The 4,000 or so Prempro cases are coming to trial as memories of fen-phen - the diet drug cocktail that Wyeth pulled off the market in 1997 after it was linked to heart valve disease - are still fresh. In 1999, the New Jersey-based drugmaker agreed to pay a $3.75 billion settlement to former fen-phen patients.

Investors, though, seem untroubled by the serious accusations against its menopausal drug, taking comfort in the company's solid pipeline and few patent expirations. Wyeth's stock price has risen more than 5 percent so far this year, outperforming the flat S&P 500.

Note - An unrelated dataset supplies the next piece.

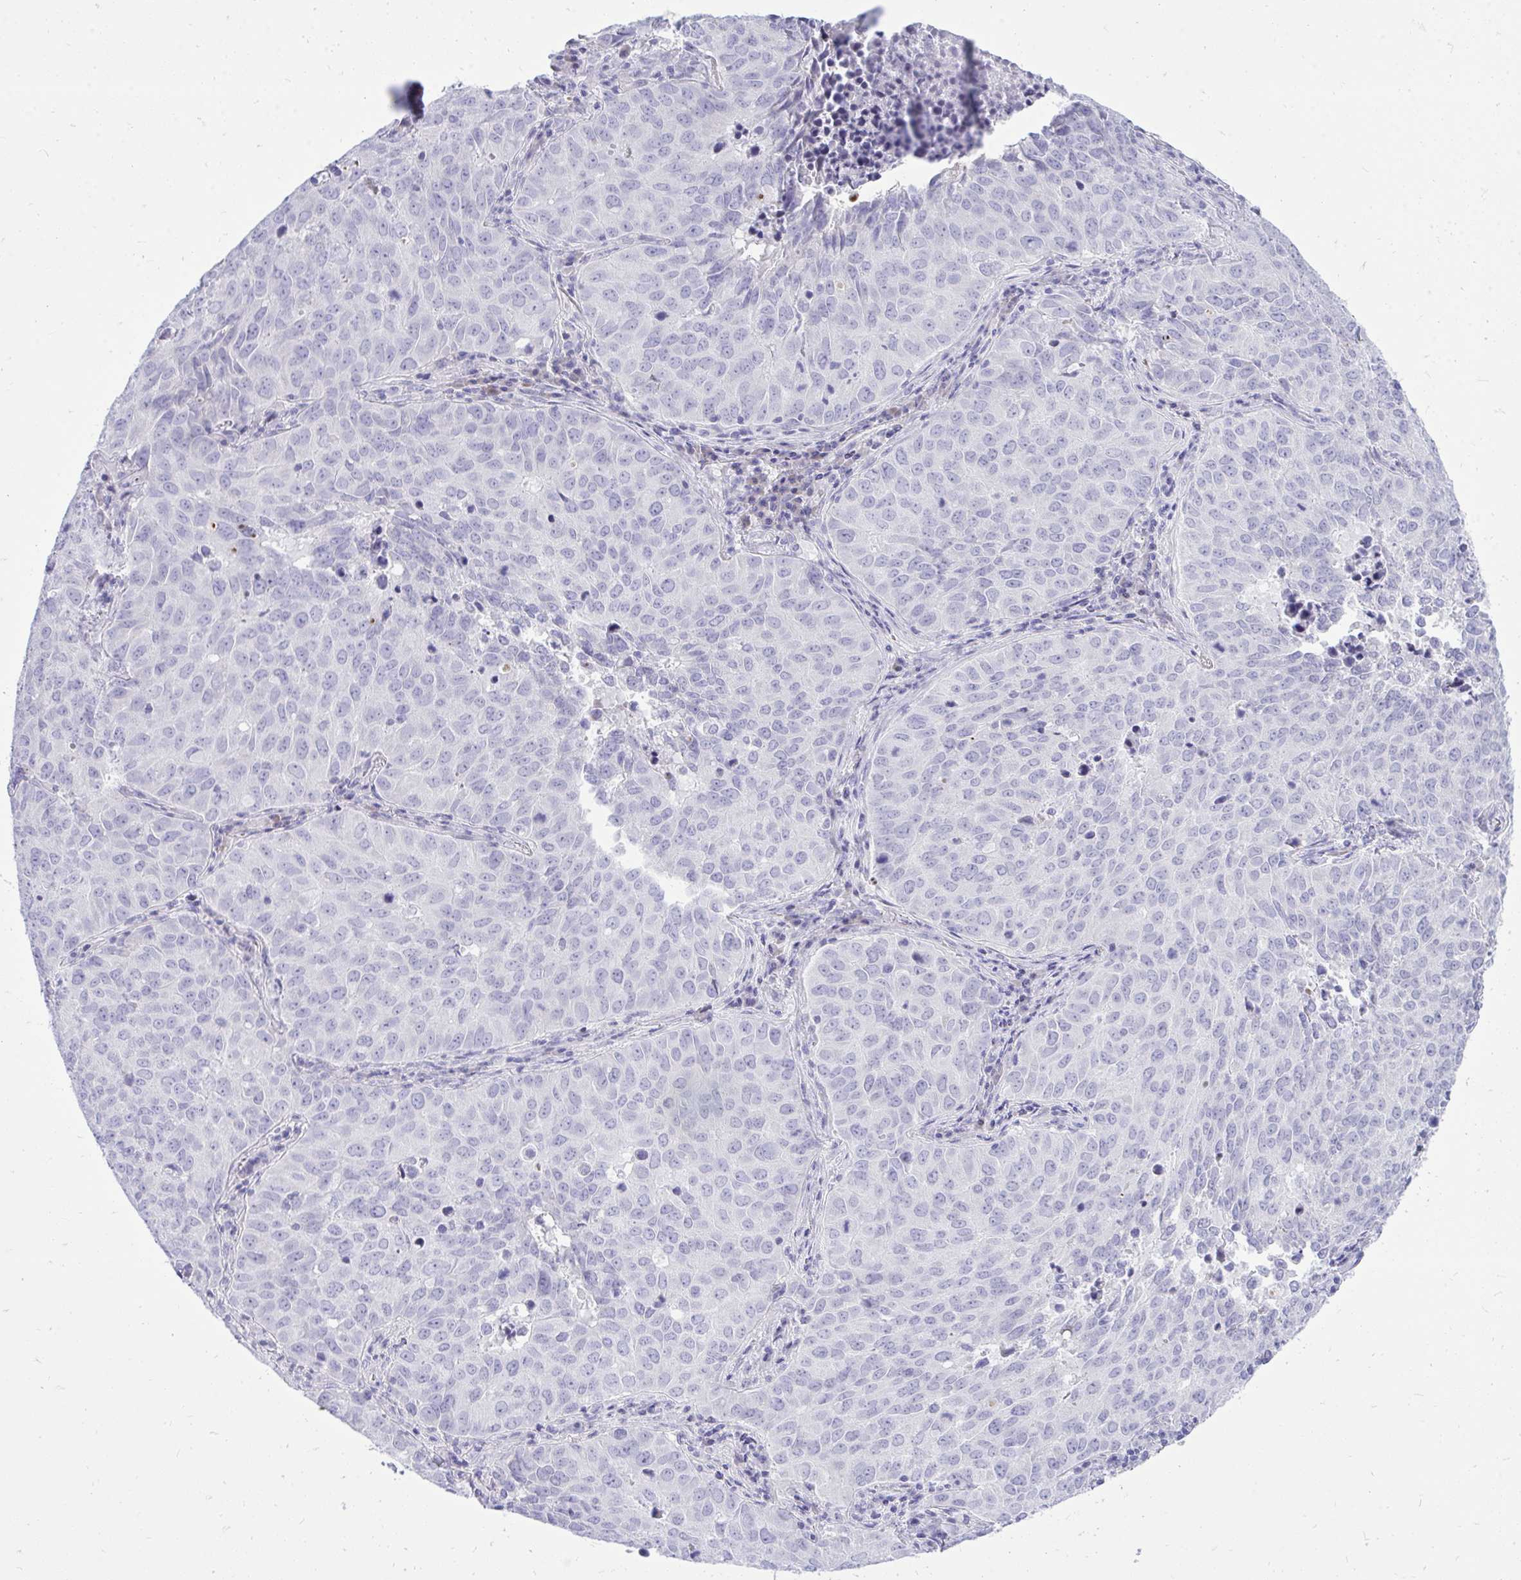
{"staining": {"intensity": "negative", "quantity": "none", "location": "none"}, "tissue": "lung cancer", "cell_type": "Tumor cells", "image_type": "cancer", "snomed": [{"axis": "morphology", "description": "Adenocarcinoma, NOS"}, {"axis": "topography", "description": "Lung"}], "caption": "High magnification brightfield microscopy of lung cancer (adenocarcinoma) stained with DAB (3,3'-diaminobenzidine) (brown) and counterstained with hematoxylin (blue): tumor cells show no significant staining.", "gene": "GABRA1", "patient": {"sex": "female", "age": 50}}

Lawsuits against drug companies have become a ubiquitous part of the business, and they have a way of shaking investor confidence. The stock price for Merck, another New Jersey-based pharmaceutical firm and the no. 4 U.S. drugmaker, has plunged 19 percent since Sept. 30, 2004, when the company pulled its blockbuster drug Vioxx off the market because a study demonstrated increased risk of heart attacks.

But the Prempro lawsuits have failed to shake investor resolve.

"I don't get the sense that anyone's that concerned about it, primarily because Prempro is still on the market," said Jon LeCroy, analyst for Natexis Bleichroeder.

LeCroy said that Prempro's presence on the market "shows that the FDA believes that they're safe enough for the market" and suggests that the drug's links to breast cancer are not "clear cut or severe."

(An earlier version of the story misstated how Wyeth stock has performed during the reign of CEO Robert Essner. CNNMoney.com regrets the error.)